* **EXERCISE MATERIAL**
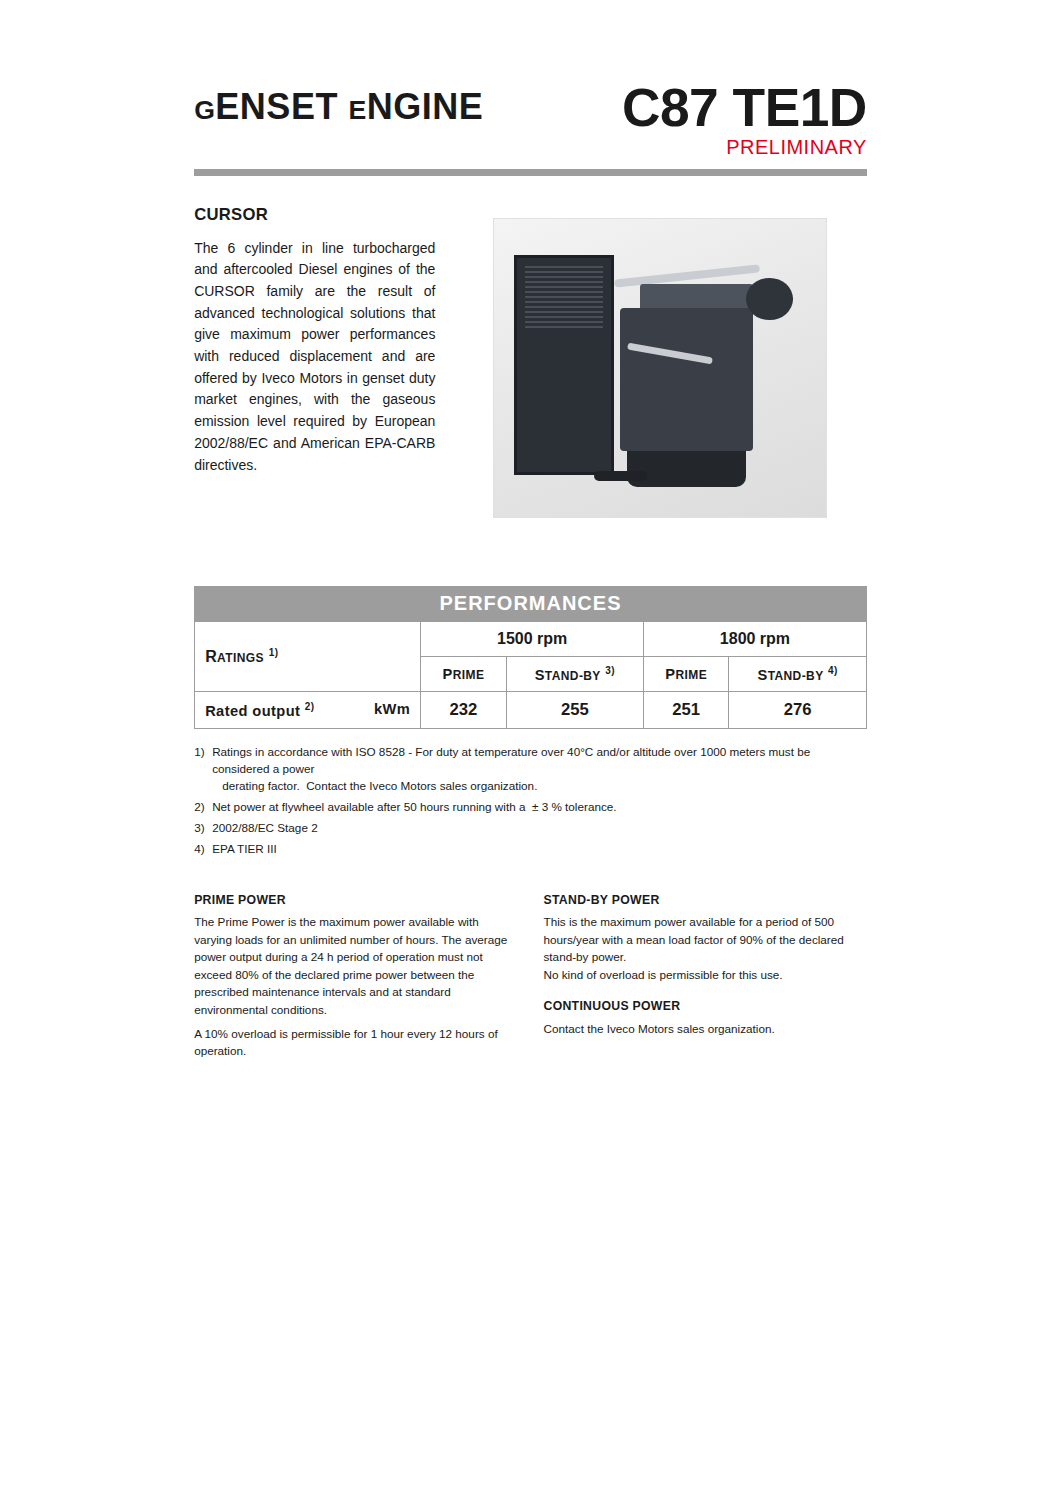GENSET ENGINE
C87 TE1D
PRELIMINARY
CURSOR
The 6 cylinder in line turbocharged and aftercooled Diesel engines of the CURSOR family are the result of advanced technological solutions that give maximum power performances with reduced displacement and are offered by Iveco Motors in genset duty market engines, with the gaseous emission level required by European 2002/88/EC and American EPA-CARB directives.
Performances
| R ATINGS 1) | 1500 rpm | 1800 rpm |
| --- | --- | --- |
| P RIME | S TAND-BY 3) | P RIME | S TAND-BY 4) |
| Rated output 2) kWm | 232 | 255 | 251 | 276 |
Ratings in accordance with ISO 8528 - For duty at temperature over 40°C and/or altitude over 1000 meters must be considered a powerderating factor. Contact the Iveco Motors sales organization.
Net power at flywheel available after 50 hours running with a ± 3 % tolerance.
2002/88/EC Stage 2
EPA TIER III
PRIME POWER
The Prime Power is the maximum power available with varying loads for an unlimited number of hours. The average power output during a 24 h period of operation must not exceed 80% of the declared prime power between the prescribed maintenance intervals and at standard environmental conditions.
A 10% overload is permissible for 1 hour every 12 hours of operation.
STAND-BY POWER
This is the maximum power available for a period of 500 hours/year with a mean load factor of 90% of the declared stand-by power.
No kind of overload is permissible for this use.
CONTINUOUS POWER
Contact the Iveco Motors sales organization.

* **WHAT TO WORK ON**
Would you print exactly and only the lines of the material above that run from the line with "rpm | 1800 rpm |" through the line with "This is the", both included?

* **TASK RESPONSE**
| R ATINGS 1) | 1500 rpm | 1800 rpm |
| --- | --- | --- |
| P RIME | S TAND-BY 3) | P RIME | S TAND-BY 4) |
| Rated output 2) kWm | 232 | 255 | 251 | 276 |
Ratings in accordance with ISO 8528 - For duty at temperature over 40°C and/or altitude over 1000 meters must be considered a powerderating factor. Contact the Iveco Motors sales organization.
Net power at flywheel available after 50 hours running with a ± 3 % tolerance.
2002/88/EC Stage 2
EPA TIER III
PRIME POWER
The Prime Power is the maximum power available with varying loads for an unlimited number of hours. The average power output during a 24 h period of operation must not exceed 80% of the declared prime power between the prescribed maintenance intervals and at standard environmental conditions.
A 10% overload is permissible for 1 hour every 12 hours of operation.
STAND-BY POWER
This is the maximum power available for a period of 500 hours/year with a mean load factor of 90% of the declared stand-by power.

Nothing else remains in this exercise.